This October half-term trip marked a wonderful return to the History of Art Department’s Italian ventures, our first foray in three years because of the pandemic. The party consisted of 22 Upper Sixth pupils with four staff, and from our base in a hotel on a quiet street in north-west Rome we spent six days exploring this most culturally rich of cities, with break-out visits to Tivoli, Naples and Pompeii. The focus was solidly on Renaissance and Baroque art, covering a range of palaces, galleries, churches, and public monuments such as fountains, as well as some ancient sites at Pompeii, the Colosseum, and the Forum.

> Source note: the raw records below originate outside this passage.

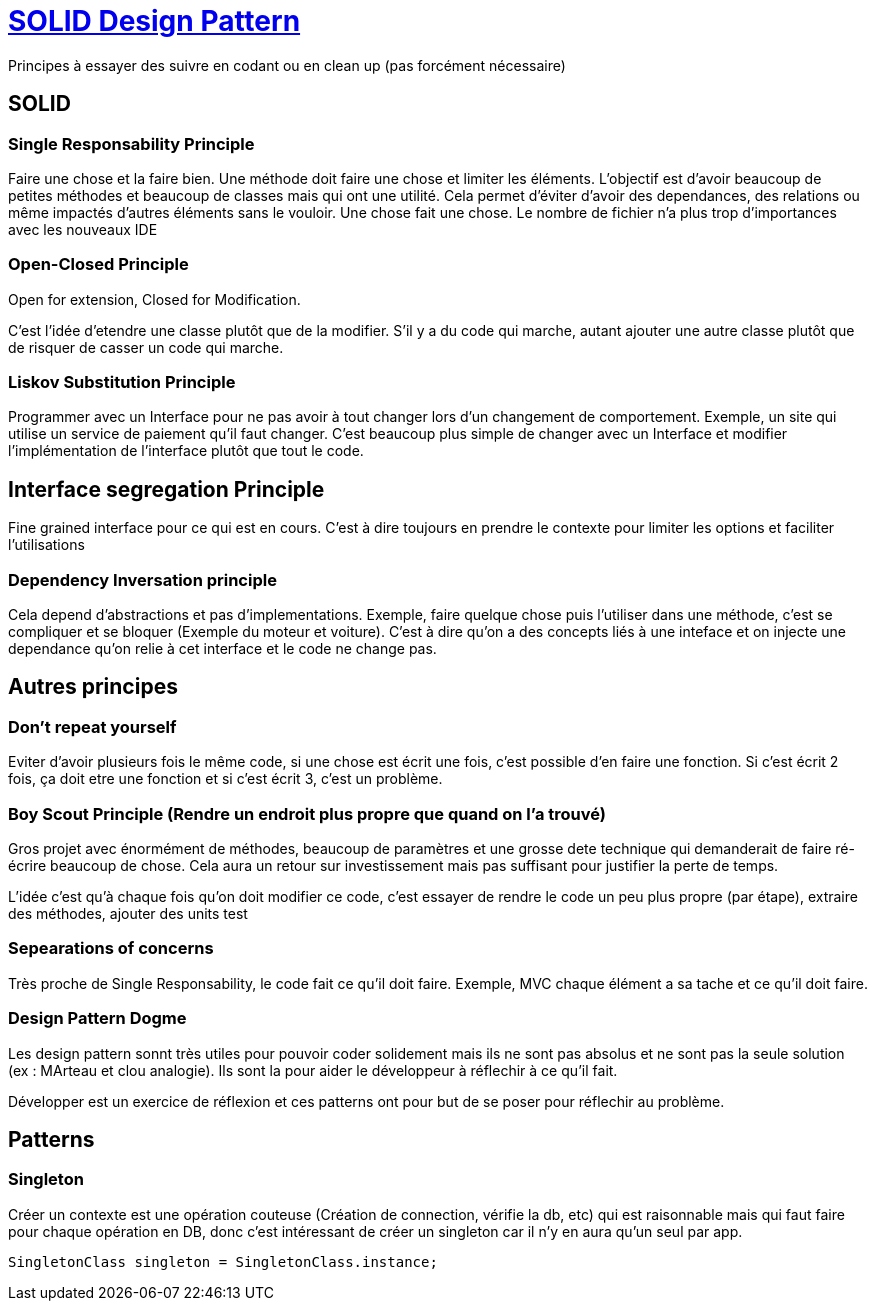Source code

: # https://www.youtube.com/watch?v=agkWYPUcLpg[SOLID Design Pattern]

Principes à essayer des suivre en codant ou en clean up (pas forcément nécessaire)

## SOLID

### Single Responsability Principle

Faire une chose et la faire bien. Une méthode doit faire une chose et limiter les éléments. L'objectif est d'avoir beaucoup de petites méthodes et beaucoup de classes mais qui ont une utilité. Cela permet d'éviter d'avoir des dependances, des relations ou même impactés d'autres éléments sans le vouloir. Une chose fait une chose. Le nombre de fichier n'a plus trop d'importances avec les nouveaux IDE

### Open-Closed Principle

Open for extension, Closed for Modification.

C'est l'idée d'etendre une classe plutôt que de la modifier. S'il y a du code qui marche, autant ajouter une autre classe plutôt que de risquer de casser un code qui marche.

### Liskov Substitution Principle

Programmer avec un Interface pour ne pas avoir à tout changer lors d'un changement de comportement. Exemple, un site qui utilise un service de paiement qu'il faut changer. C'est beaucoup plus simple de changer avec un Interface et modifier l'implémentation de l'interface plutôt que tout le code.

## Interface segregation Principle

Fine grained interface pour ce qui est en cours. C'est à dire toujours en prendre le contexte pour limiter les options et faciliter l'utilisations

### Dependency Inversation principle

Cela depend d'abstractions et pas d'implementations. Exemple, faire quelque chose puis l'utiliser dans une méthode, c'est se compliquer et se bloquer (Exemple du moteur et voiture). C'est à dire qu'on a des concepts liés à une inteface et on injecte une dependance qu'on relie à cet interface et le code ne change pas.

## Autres principes

### Don't repeat yourself

Eviter d'avoir plusieurs fois le même code, si une chose est écrit une fois, c'est possible d'en faire une fonction. Si c'est écrit 2 fois, ça doit etre une fonction et si c'est écrit 3, c'est un problème.


### Boy Scout Principle (Rendre un endroit plus propre que quand on l'a trouvé)

Gros projet avec énormément de méthodes, beaucoup de paramètres et une grosse dete technique qui demanderait de faire ré-écrire beaucoup de chose. Cela aura un retour sur investissement mais pas suffisant pour justifier la perte de temps.

L'idée c'est qu'à chaque fois qu'on doit modifier ce code, c'est essayer de rendre le code un peu plus propre (par étape), extraire des méthodes, ajouter des units test

### Sepearations of concerns

Très proche de Single Responsability, le code fait ce qu'il doit faire. Exemple, MVC chaque élément a sa tache et ce qu'il doit faire.

### Design Pattern Dogme

Les design pattern sonnt très utiles pour pouvoir coder solidement mais ils ne sont pas absolus et ne sont pas la seule solution (ex : MArteau et clou analogie).  Ils sont la pour aider le développeur à réflechir à ce qu'il fait.

Développer est un exercice de réflexion et ces patterns ont pour but de se poser pour réflechir au problème.

## Patterns

### Singleton

Créer un contexte est une opération couteuse (Création de connection, vérifie la db, etc) qui est raisonnable mais qui faut faire pour chaque opération en DB, donc c'est intéressant de créer un singleton car il n'y en aura qu'un seul par app.

```C#
SingletonClass singleton = SingletonClass.instance;
```
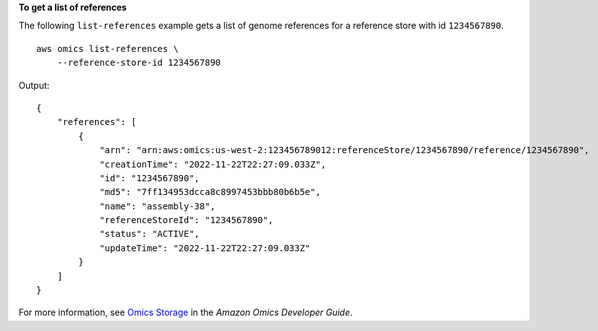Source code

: **To get a list of references**

The following ``list-references`` example gets a list of genome references for a reference store with id ``1234567890``. ::

    aws omics list-references \
        --reference-store-id 1234567890

Output::

    {
        "references": [
            {
                "arn": "arn:aws:omics:us-west-2:123456789012:referenceStore/1234567890/reference/1234567890",
                "creationTime": "2022-11-22T22:27:09.033Z",
                "id": "1234567890",
                "md5": "7ff134953dcca8c8997453bbb80b6b5e",
                "name": "assembly-38",
                "referenceStoreId": "1234567890",
                "status": "ACTIVE",
                "updateTime": "2022-11-22T22:27:09.033Z"
            }
        ]
    }

For more information, see `Omics Storage <https://docs.aws.amazon.com/omics/latest/dev/sequence-stores.html>`__ in the *Amazon Omics Developer Guide*.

The most popular place for many pupils was Villa d’Este out in the Lazio Hills which we visited on an idyllic Sunday morning with warm sunshine, fragrant flowers, and the sound of fountains mingled with bells. Of the city sights, everyone was dazzled by Palazzo Colonna’s general opulence, recognized the quality of the pictures in Palazzo Barberini, and appreciated the interplay of works and settings in Villa Borghese. It was good to observe some critical discernment creeping in as the week progressed, with students alive to the subtler charms of the Tempietto and Palazzo Corsini. They also responded very well to Pompeii, although our trip to Naples will be perhaps best remembered for our confused coach driver nudging his 49-seater down a pedestrian precinct to the hazard of shoppers and a statue.
It was so important for pupils of History of Art to at last travel freely again and have their chance to see the wonders of Italy at first hand. They all enjoyed a week of exceptional art and architecture, high culture, delicious cuisine, collegial warmth, and a spirit of shared academic endeavour.